Stan Jurd

Personal information
- Full name: Stanley Plunket Jurd
- Born: 22 November 1958 (age 67) Moree, New South Wales, Australia

Playing information
- Position: Prop
Club
| Years | Team | Pld | T | G | FG | P |
| 1981–82 | North Sydney Bears | 35 | 0 | 0 | 0 | 0 |
| 1983–87 | Parramatta Eels | 89 | 6 | 0 | 0 | 24 |
|  | Total | 124 | 6 | 0 | 0 | 24 |
Representative
| Years | Team | Pld | T | G | FG | P |
| 1983 | New South Wales | 2 | 0 | 0 | 0 | 0 |
- Source:

= Stan Jurd =

Australian rugby league footballer

Stan Jurd (born 22 November 1958), also known by the nickname of "Plunket", is an Australian former professional rugby league footballer who played in the 1980s. He played for the North Sydney Bears and Parramatta Eels in the New South Wales Rugby League (NSWRL) competition. Jurd primarily played in the front-row.

==Playing career==
Jurd was born and grew up in Moree. After high school he moved to the ACT region, playing for the Queanbeyan Blues before joining North Sydney and then moving to Parramatta in 1983.

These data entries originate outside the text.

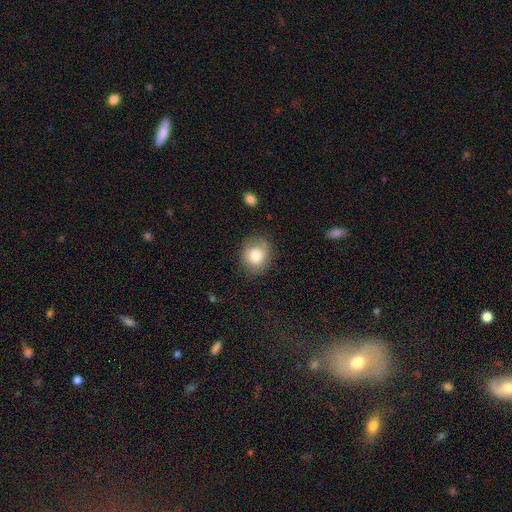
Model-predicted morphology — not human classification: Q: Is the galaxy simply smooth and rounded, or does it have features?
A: smooth — 80%.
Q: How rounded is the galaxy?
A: round — 72%.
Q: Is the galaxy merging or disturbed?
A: none — 70%.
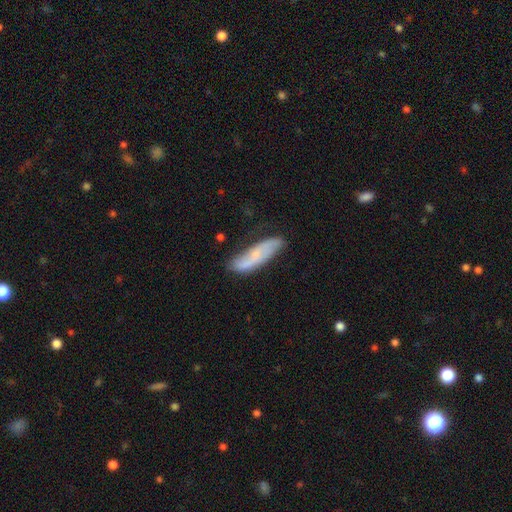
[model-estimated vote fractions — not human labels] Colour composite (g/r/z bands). It shows a featured or disk galaxy (50%). Merging: none (68%).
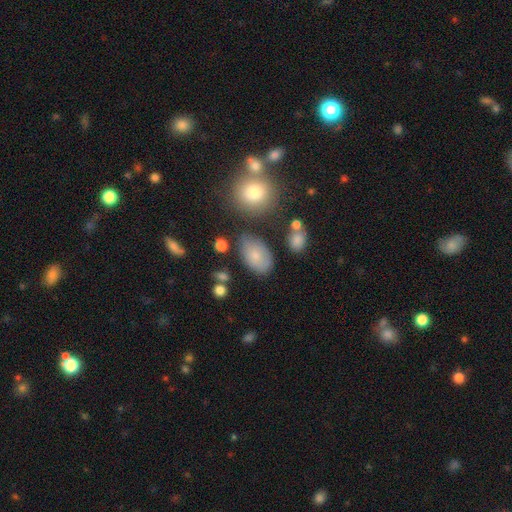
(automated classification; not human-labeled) Q: Smooth or featured?
A: smooth (74%); runner-up: featured or disk (17%)
Q: How rounded?
A: in between (89%); runner-up: round (10%)
Q: Merging?
A: none (66%); runner-up: minor disturbance (22%)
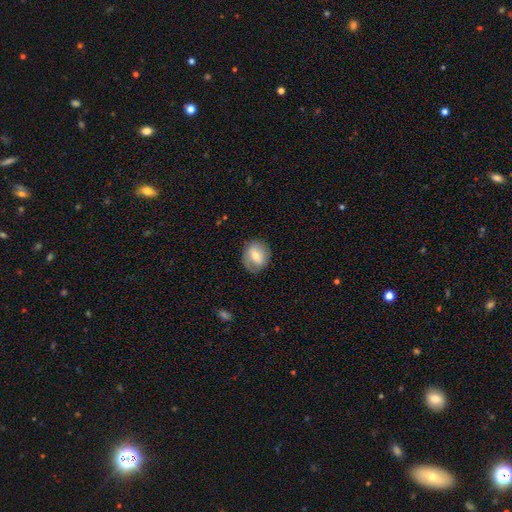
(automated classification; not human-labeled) A smooth galaxy with no disk features (52%) that is round (61%). Merging: none (78%).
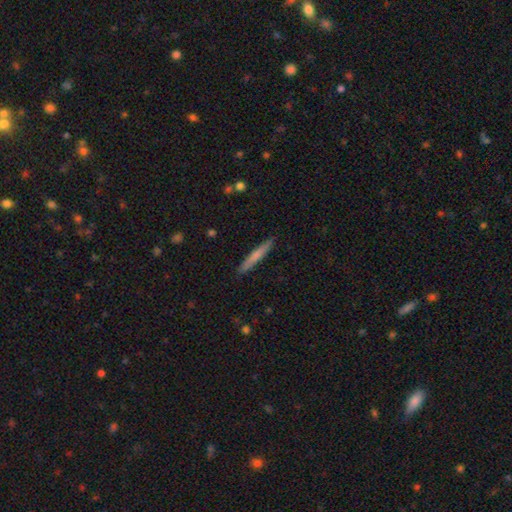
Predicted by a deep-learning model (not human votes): A smooth galaxy with no disk features (64%) that is cigar-shaped (96%).

Vote fractions:
- Smooth or featured? smooth: 64% / featured or disk: 30% / star or artifact: 6%
- How rounded? cigar-shaped: 96% / in between: 3% / round: 1%
- Merging? none: 91% / minor disturbance: 7% / major disturbance: 1% / merger: 1%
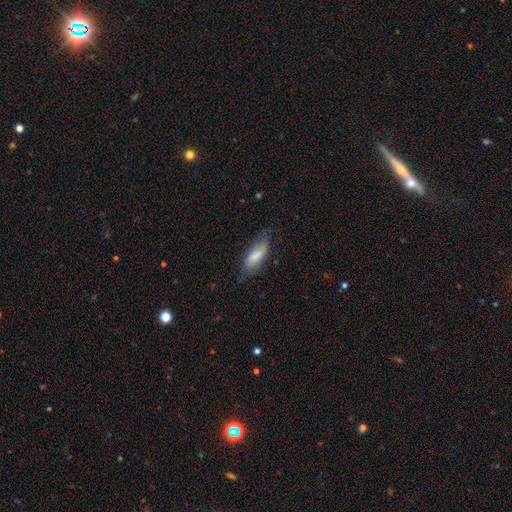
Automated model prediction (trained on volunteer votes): Q: Smooth or featured?
A: smooth (72%); runner-up: featured or disk (21%)
Q: How rounded?
A: in between (69%); runner-up: cigar-shaped (28%)
Q: Merging?
A: none (61%); runner-up: minor disturbance (29%)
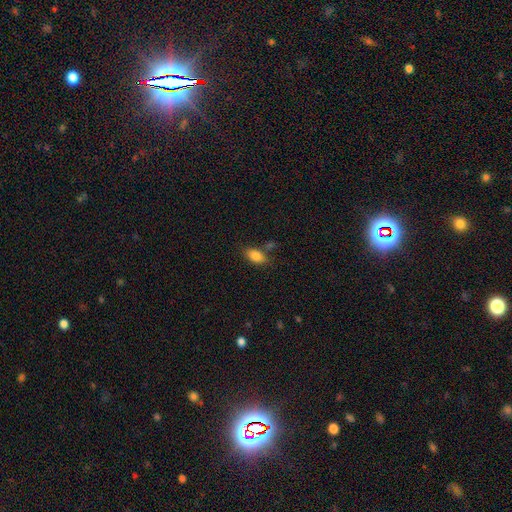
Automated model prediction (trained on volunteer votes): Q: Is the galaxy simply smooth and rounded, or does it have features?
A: smooth — 85%.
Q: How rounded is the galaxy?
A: in between — 90%.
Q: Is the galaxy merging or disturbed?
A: none — 72%.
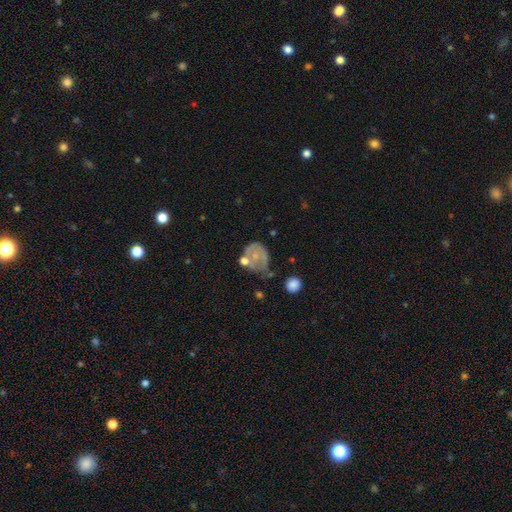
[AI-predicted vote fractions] Q: Smooth or featured?
A: smooth (46%); runner-up: featured or disk (45%)
Q: Merging?
A: none (30%); runner-up: major disturbance (28%)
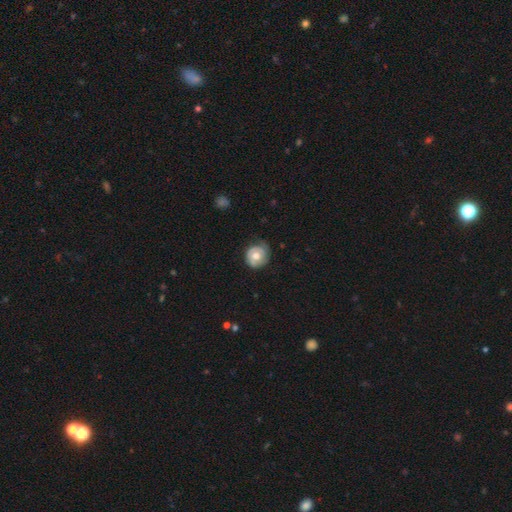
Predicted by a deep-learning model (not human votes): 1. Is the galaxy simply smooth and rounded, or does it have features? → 47% smooth, 46% featured or disk, 7% star or artifact.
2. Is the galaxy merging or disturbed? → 63% none, 27% minor disturbance, 8% major disturbance, 1% merger.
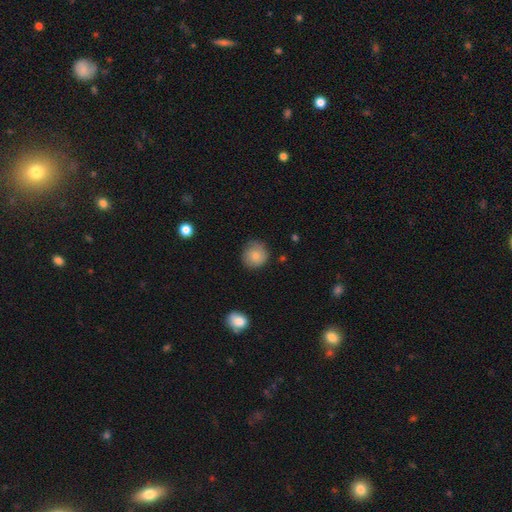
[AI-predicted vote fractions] Overall: smooth (78%). How rounded: round (90%). Merging: none (75%).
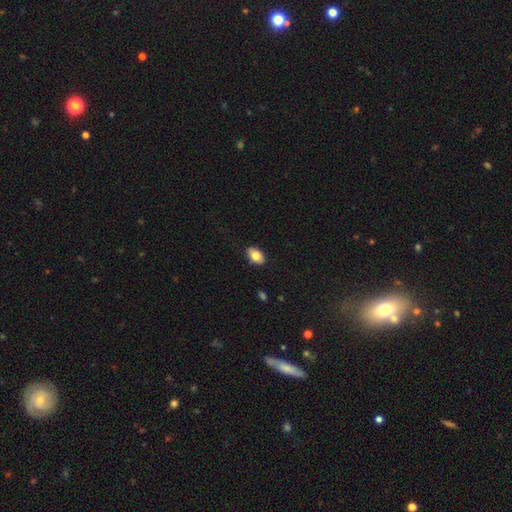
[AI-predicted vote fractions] smooth_or_featured: smooth (p=0.80) [alt: featured or disk p=0.13]
how_rounded: in between (p=0.90) [alt: round p=0.08]
merging: none (p=0.87) [alt: minor disturbance p=0.10]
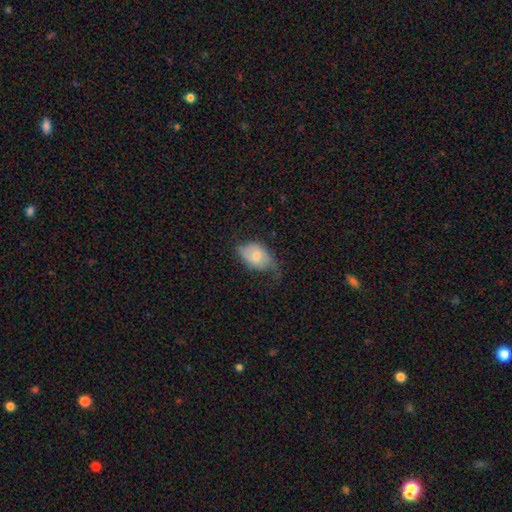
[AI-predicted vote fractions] A smooth galaxy with no disk features (63%) that is in between round and cigar-shaped (87%).

Vote fractions:
- Smooth or featured? smooth: 63% / featured or disk: 30% / star or artifact: 7%
- How rounded? in between: 87% / round: 12% / cigar-shaped: 2%
- Merging? minor disturbance: 40% / none: 36% / major disturbance: 23% / merger: 2%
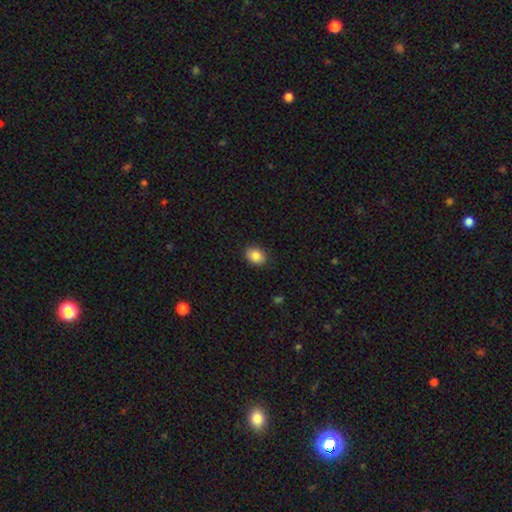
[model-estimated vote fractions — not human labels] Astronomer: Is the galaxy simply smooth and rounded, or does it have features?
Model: smooth — 87%.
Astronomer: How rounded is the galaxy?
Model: in between — 70%.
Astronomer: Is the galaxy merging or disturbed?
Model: none — 88%.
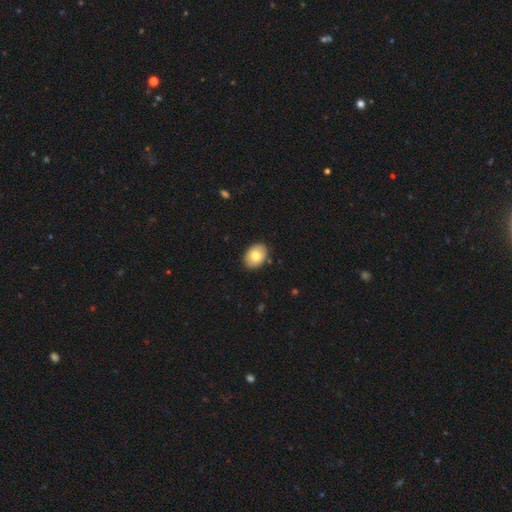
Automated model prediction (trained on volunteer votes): smooth-or-featured: smooth: 79% | featured or disk: 14% | star or artifact: 7%
  how-rounded: in between: 73% | round: 26% | cigar-shaped: 1%
  merging: none: 88% | minor disturbance: 9% | major disturbance: 2% | merger: 1%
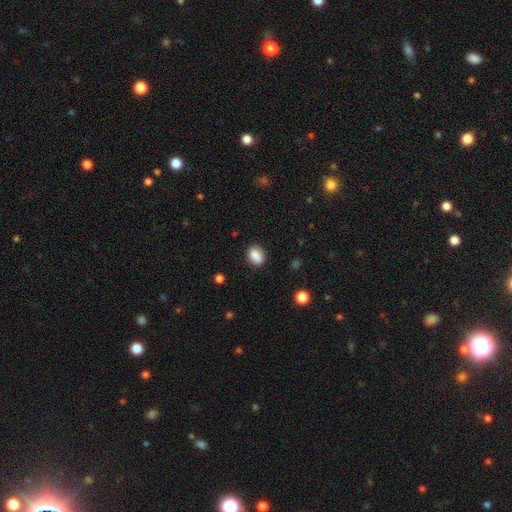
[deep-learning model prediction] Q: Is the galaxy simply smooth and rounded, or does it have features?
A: smooth — 88%.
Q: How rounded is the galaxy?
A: in between — 73%.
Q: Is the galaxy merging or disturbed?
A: none — 86%.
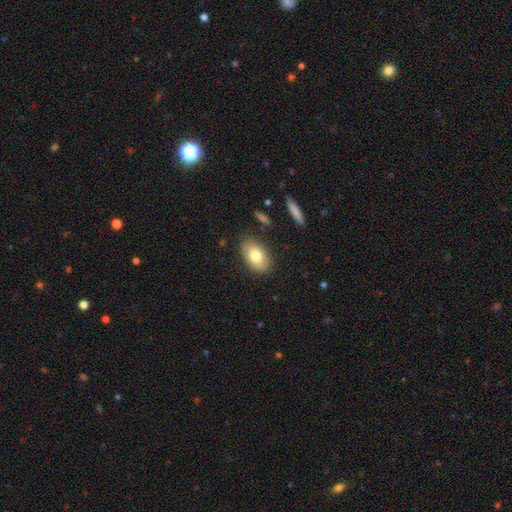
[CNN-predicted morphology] Smooth or featured? smooth (77%)
How rounded? in between (90%)
Merging? none (83%)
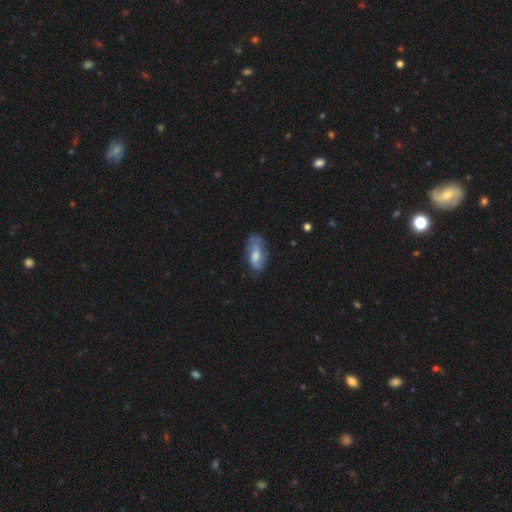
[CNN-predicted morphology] A smooth galaxy with no disk features (54%) that is in between round and cigar-shaped (88%). Merging: none (58%).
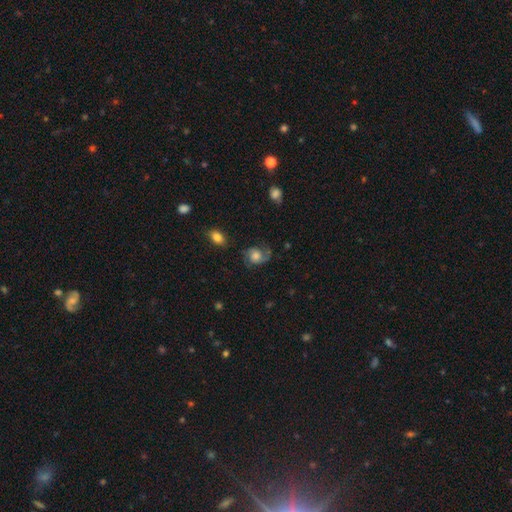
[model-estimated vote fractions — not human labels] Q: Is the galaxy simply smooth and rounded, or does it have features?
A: featured or disk — 61%.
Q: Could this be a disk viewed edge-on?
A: no — 97%.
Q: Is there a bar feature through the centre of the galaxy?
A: no — 72%.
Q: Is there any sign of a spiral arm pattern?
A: yes — 91%.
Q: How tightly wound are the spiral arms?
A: medium — 46%.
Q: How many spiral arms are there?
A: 2 — 75%.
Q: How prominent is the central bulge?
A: large — 40%.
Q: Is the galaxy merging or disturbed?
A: none — 58%.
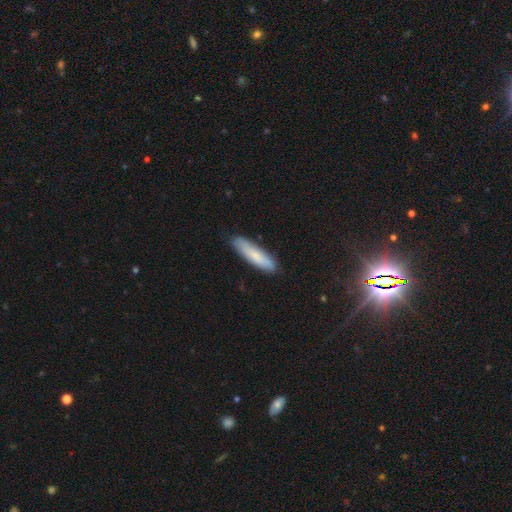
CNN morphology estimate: Overall: smooth (75%). How rounded: cigar-shaped (78%). Merging: none (85%).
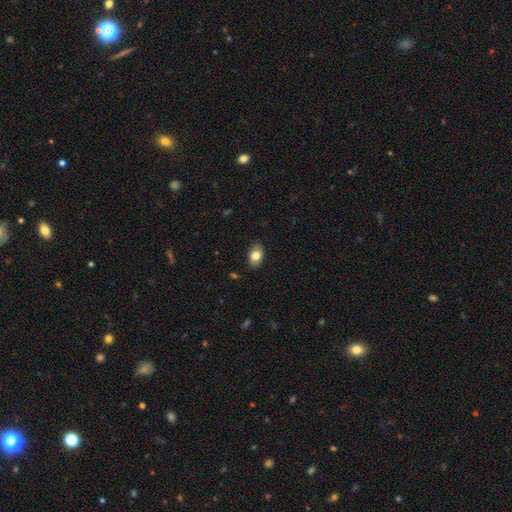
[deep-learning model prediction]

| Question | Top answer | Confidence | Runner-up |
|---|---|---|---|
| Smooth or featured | smooth | 82% | featured or disk (10%) |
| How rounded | in between | 85% | round (14%) |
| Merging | none | 86% | minor disturbance (11%) |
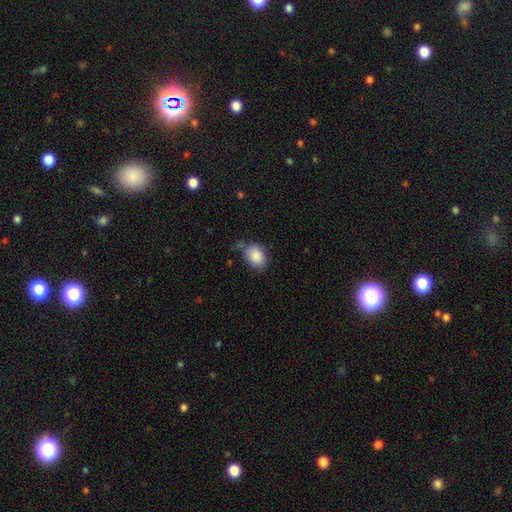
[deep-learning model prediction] A smooth galaxy with no disk features (87%) that is in between round and cigar-shaped (64%). Merging: none (62%).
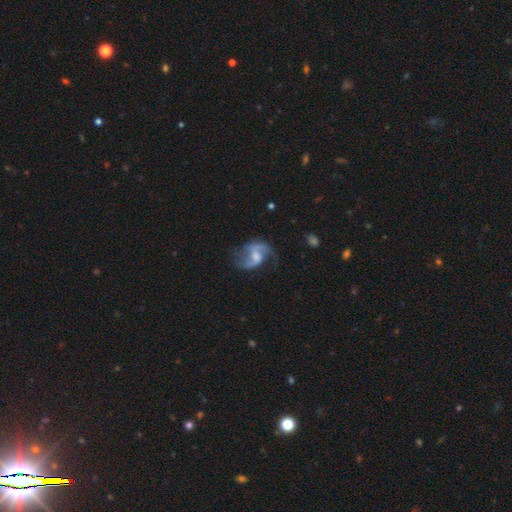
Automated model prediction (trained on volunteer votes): Morphology: type=featured or disk (86%); edge-on=no (98%); bar=weak (54%); spiral arms=yes (95%); winding=loose (58%); arm count=2 (89%); bulge=moderate (39%); merging=none (65%).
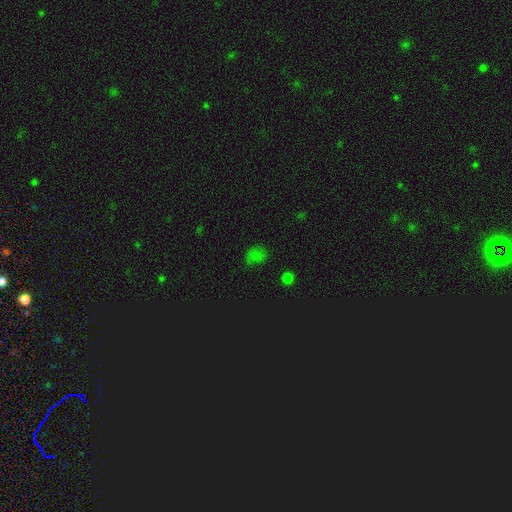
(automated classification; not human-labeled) This appears to be a smooth galaxy with no disk features (60%) that is round (50%). Merging: none (65%).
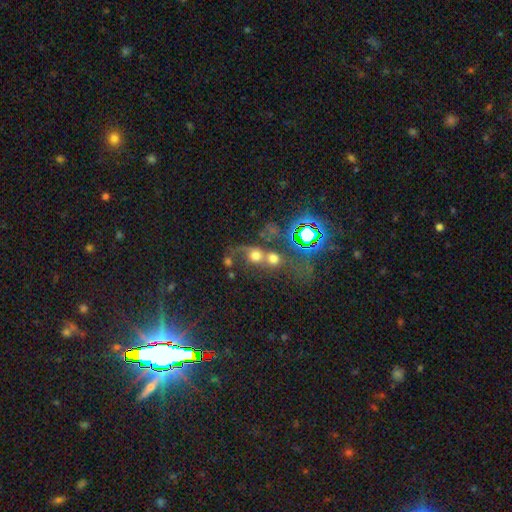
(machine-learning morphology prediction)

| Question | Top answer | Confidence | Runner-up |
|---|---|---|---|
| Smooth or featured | smooth | 56% | star or artifact (24%) |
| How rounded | round | 78% | in between (21%) |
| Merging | merger | 57% | none (24%) |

Jurd played two seasons at the North Sydney Bears between 1981 and 1982. He then joined Parramatta Eels for five seasons between 1983 and 1987, including winning the 1983 premiership with them. He was selected to represent New South Wales for games II and III of the 1983 State of Origin series. Injuries plagued the rest of his career until his retirement.